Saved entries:
───

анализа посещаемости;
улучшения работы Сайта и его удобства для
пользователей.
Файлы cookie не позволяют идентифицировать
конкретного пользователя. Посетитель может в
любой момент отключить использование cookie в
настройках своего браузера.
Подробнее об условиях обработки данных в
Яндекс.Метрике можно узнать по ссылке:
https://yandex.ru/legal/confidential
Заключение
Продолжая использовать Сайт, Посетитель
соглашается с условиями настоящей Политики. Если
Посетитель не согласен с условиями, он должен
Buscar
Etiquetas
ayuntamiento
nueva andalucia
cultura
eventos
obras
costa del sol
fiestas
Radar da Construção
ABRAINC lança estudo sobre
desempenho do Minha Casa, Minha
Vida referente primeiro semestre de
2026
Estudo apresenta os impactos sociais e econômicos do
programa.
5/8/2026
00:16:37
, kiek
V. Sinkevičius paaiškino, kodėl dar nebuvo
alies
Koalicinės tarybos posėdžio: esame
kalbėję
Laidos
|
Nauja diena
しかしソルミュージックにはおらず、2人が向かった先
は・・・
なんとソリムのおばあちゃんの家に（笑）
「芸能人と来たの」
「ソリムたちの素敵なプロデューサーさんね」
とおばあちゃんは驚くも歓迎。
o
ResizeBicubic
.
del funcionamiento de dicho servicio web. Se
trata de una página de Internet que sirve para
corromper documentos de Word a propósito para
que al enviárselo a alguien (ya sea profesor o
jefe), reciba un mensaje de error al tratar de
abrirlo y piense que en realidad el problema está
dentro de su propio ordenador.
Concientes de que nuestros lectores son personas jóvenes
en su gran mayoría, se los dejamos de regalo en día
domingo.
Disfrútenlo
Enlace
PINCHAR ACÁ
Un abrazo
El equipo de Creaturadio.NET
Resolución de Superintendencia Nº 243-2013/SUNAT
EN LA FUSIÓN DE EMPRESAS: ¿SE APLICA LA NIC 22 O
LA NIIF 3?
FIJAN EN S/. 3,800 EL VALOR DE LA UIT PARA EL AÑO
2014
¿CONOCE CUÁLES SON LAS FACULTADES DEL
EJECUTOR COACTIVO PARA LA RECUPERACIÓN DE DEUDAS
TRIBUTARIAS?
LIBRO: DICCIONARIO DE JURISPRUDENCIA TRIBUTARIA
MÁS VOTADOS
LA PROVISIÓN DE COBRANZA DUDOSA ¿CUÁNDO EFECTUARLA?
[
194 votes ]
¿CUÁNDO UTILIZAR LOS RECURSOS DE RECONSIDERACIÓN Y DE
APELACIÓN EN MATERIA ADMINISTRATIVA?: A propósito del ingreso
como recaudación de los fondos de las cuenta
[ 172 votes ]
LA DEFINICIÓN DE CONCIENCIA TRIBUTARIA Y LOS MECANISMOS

───

▶ _Task objective_:
Pick out every line of the listing above that contains the string "CUÁNDO", matching case exactly.

▶ _Output_:
LA PROVISIÓN DE COBRANZA DUDOSA ¿CUÁNDO EFECTUARLA?
¿CUÁNDO UTILIZAR LOS RECURSOS DE RECONSIDERACIÓN Y DE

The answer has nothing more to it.